Al-Wazir wondered what constituted nonessential equipment, so far from England and resupply. He was spared the need to ask that question by the arrival of Ottweill from the ship. The chief nodded to the lieutenant, who saluted and turned to tell his tale again while his men stood down to smoke dog-eared butts and stretch out on the planks of the trestle pier.
Back to the river
, he thought. The sky was so much cleaner.
Once they’d cleared
Parsifal
’s wreck,
Wallachian Prince
could stand to and be unloaded. That was another sort of work, which fortunately did not require al-Wazir’s full attention. He occupied himself with several long, thorough showers and a seventeen-hour slumber in his rack. The cramped cabin was larger than any space he’d ever had to call his own in the Navy, though others grumbled at length about the Spartan accommodations.
There was no question that the ship’s crew would be pleased to see the last of Ottweill and his merry band of Wall-drillers.
After that, he watched from the rail as a mountain of gear, supplies, equipment, machinery, rails, and raw material was disgorged from the holds of
Wallachian Prince.
The railroad men had a line laid almost immediately, up and away from the trestle pier before branching into several sidings. They ran one of their locomotives shifting tonnage away from dockside to facilitate continued unloading. Ottweill and his quartermasters worked on the landward side to direct the unloading of that haulage, with an eye toward more efficient reloading and transport to the cutting face later.
It was a masterpiece of coordinated effort. All the slacking layabouts and troublemakers who’d so occupied al-Wazir’s time on the long voyage
south seemed to have unfolded into as hardworking and clever a bunch of seaman’s sons as he’d care to see.
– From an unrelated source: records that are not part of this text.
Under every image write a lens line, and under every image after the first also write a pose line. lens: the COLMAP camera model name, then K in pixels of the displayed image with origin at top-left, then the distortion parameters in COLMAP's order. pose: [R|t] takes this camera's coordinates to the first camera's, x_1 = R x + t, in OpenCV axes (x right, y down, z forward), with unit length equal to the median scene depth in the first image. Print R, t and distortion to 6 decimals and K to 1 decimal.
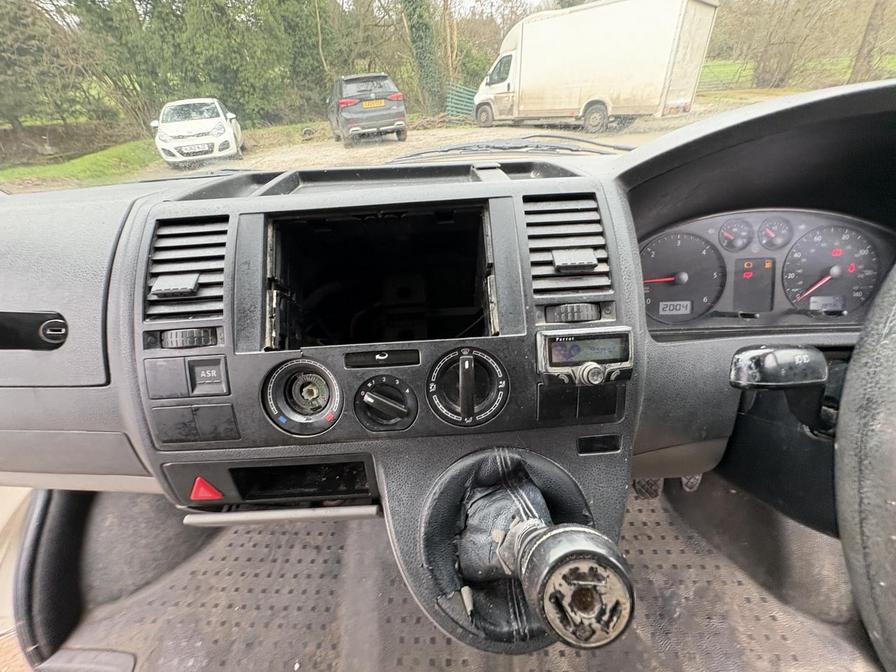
lens RADIAL K [[358.6, 0, 439.5], [0, 358.6, 328.6], [0, 0, 1]] dist [-0.002310, 0.000395]
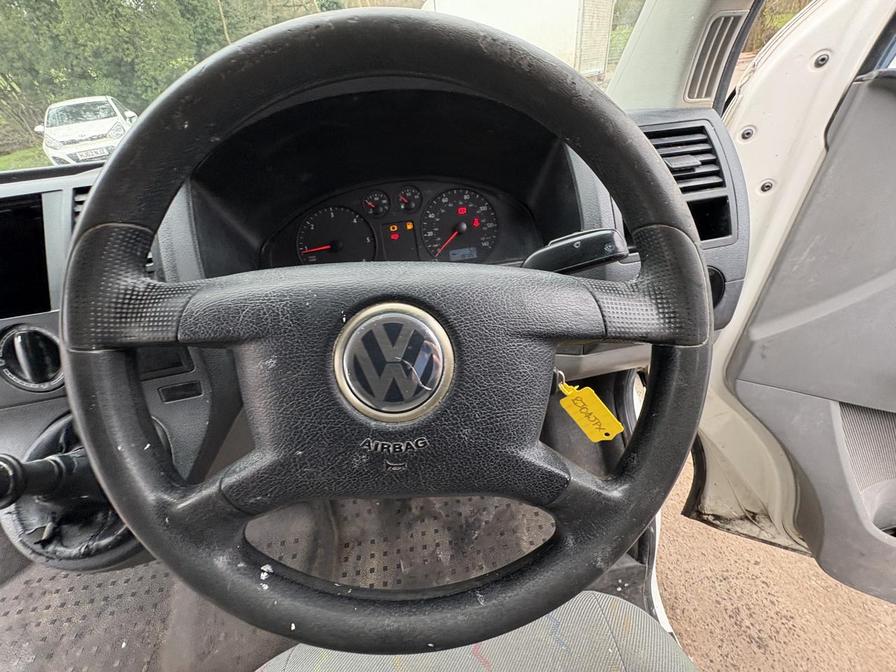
lens RADIAL K [[358.6, 0, 446.1], [0, 358.6, 330.1], [0, 0, 1]] dist [-0.002310, 0.000395]
pose [[0.987836, -0.121919, 0.096519, 0.066106], [0.117866, 0.991933, 0.046650, 0.008910], [-0.101428, -0.034706, 0.994237, -0.014771]]
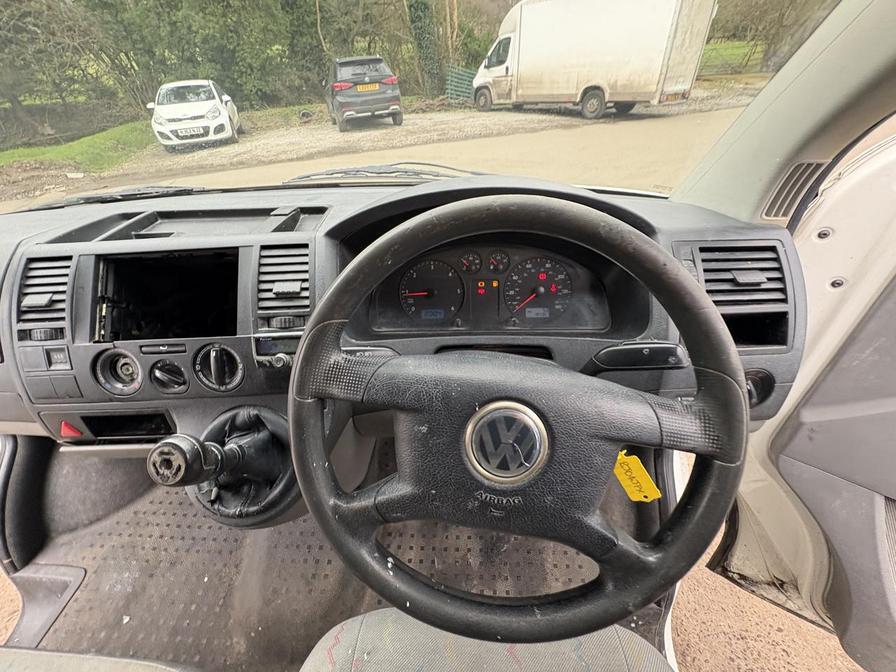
lens RADIAL K [[358.6, 0, 446.3], [0, 358.6, 330.9], [0, 0, 1]] dist [-0.002310, 0.000395]
pose [[0.999817, 0.016731, -0.009232, 0.055911], [-0.016241, 0.998576, 0.050817, -0.004996], [0.010069, -0.050658, 0.998665, -0.029410]]
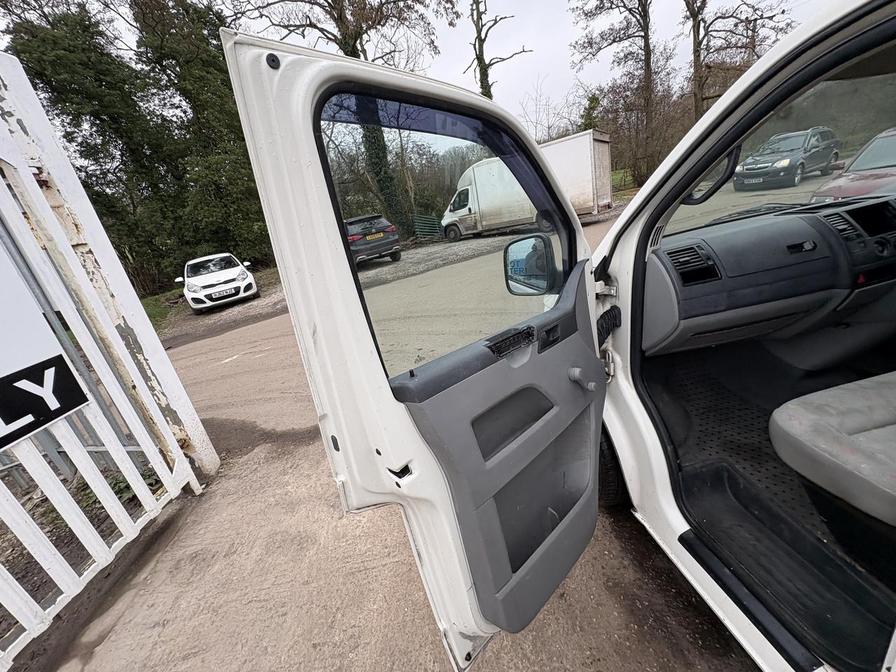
lens RADIAL K [[358.6, 0, 442.0], [0, 358.6, 336.4], [0, 0, 1]] dist [-0.002310, 0.000395]
pose [[0.971800, -0.181754, 0.150232, -0.207165], [0.215041, 0.944499, -0.248351, 0.042936], [-0.096756, 0.273654, 0.956949, -0.090459]]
He finally went ashore with the last of the load, eighteen days after landfall in Acalayong. The battle had broken off completely up at the Wall. Hornsby’s runners were getting through. The railroad seemed to creep southward whenever he wasn’t looking, opening new sidings and cargo dumps, but also developing the mainline that would be required to shift all the goods up to the base encampment.
English industry had asserted itself in the teeth of even the Wall. Al-Wazir began to think that perhaps the Prime Minister’s scheme was not so mad as all that.
The cutting face was impressive. The initial teams had surveyed to Ottweill’s specifications, following what few maps existed. They’d claimed a great squared-off bay that led some small distance into the Wall. There was no great profit in cutting off a few score yards of the tunnel. Rather, the value was in the sheltered space where the steam borers had been set, the rails laid to drive them up from the river having been pulled up after for reuse inside the tunnel.
A stout wooden stockade had been constructed that bowed outward from the mouth of the stone bay. There was a gate house, already being rebuilt in stone, and a palisaded wall, which showed signs of recent heavy fighting. Small breech-loading cannon had been mounted on three towers. As an air sailor, al-Wazir was not one of nature’s infantrymen, but he appreciated what he saw.
A trail of wreckage, felled trees, and roughly plowed land led east, marking the direction of the most recent attack by the Wall-dwellers.
The one question no one had answered was the reason for the attack. Not that anyone on the Wall had ever needed a reason, in his experience. Crazed savages and wicked saints, one and all.